By now the familiar routine – Violet and the shaving water, the instructions for his breakfast, the swimming, writing, drinking – was set in stone, and ‘traditions’ established for Goldeneye that could not be broken. Although Ian was far less defensive and prickly with other people in Jamaica than he was in England, if his routine was disturbed, it ‘awoke the authoritarian’ in him, as Ann recounted. Violet remembered that ‘Everybody understood that his work came first.
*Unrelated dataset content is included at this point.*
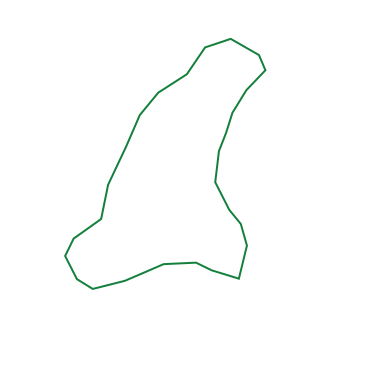 outline of Egkomi Lefkosias, Nicosia, Cyprus, rotated 316°
{"feature_id": "46923920B18592714961636", "entity_name": "Egkomi Lefkosias", "entity_type": "district", "adm_level": 2, "iso_a3": "CYP", "parent_name": "Cyprus", "parent_adm1": "Nicosia", "projection": "equal_earth", "projection_center": [33.317, 35.151], "detail": "fine", "context": "isolated", "style": "outline", "palette": "green", "viewbox_px": 384, "rotation_deg": 316, "n_neighbors": 0, "source": "geoboundaries", "source_scale": "gbopen_adm2", "svg_char_len": 518}
<svg xmlns="http://www.w3.org/2000/svg" viewBox="0 0 384 384"><g transform="rotate(316 192 192)"><path d="M329.4,155.4L335.3,140.0L326.2,108.7L301.9,97.1L270.1,103.7L236.7,97.1L207.9,100.4L176.1,113.6L136.7,128.5L107.9,148.3L74.5,143.3L56.3,149.9L48.7,174.7L51.0,183.9L53.3,192.8L82.1,209.3L121.5,224.2L145.8,245.6L151.8,262.1L165.5,286.9L174.7,281.1L194.3,268.7L204.9,248.9L206.4,230.8L215.5,201.1L239.8,181.3L257.9,173.0L276.1,163.1L301.9,156.5L329.4,155.4Z" fill="none" stroke="#15803d" stroke-width="2"/></g></svg>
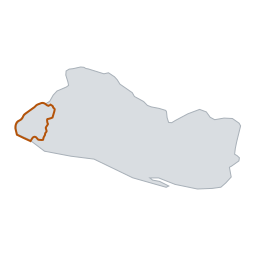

They respected his schedule.’ Ian himself said on
Desert Island Discs
in 1963 that unless he stuck to a routine, ‘if I just wait for genius to arrive from the sky, it just doesn’t arrive’.

Quennell remembered that during his visit in 1954, Fleming ‘evidently enjoyed his work’, writing every day from an early breakfast until nearly one o’clock, ‘shut into his bedroom and protected from the outer world by wooden blinds, through which the rattle of his typewriter, like a burst of machine-gun fire, regularly swept across the terrace’. He worked at Goldeneye ‘with a fierce intensity’.

By 24 February, he had written 30,000 words of his third novel,
Moonraker. Moonraker
is unique in the Bond adventures in that it is set entirely in England. The threat that Bond has to deal with is to Britain alone, rather than, in the two previous books, France and the United States.

The villain, Sir Hugo Drax, ‘a raving paranoiac’, is named after the old sugar estate just down the coast from Goldeneye. Drax Hall was once owned by William Beckford, the gothic novelist recommended by Fleming in his
Horizon
article on the island. In the novel, Drax is one of Britain’s leading businessmen, having made a fortune cornering the market in ‘columbite’, essential for missile technology. Although a bit ‘loud-mouthed and ostentatious’, he is now a national hero, having offered to produce a missile, the Moonraker, designed to give Britain ‘an independent say in world affairs’.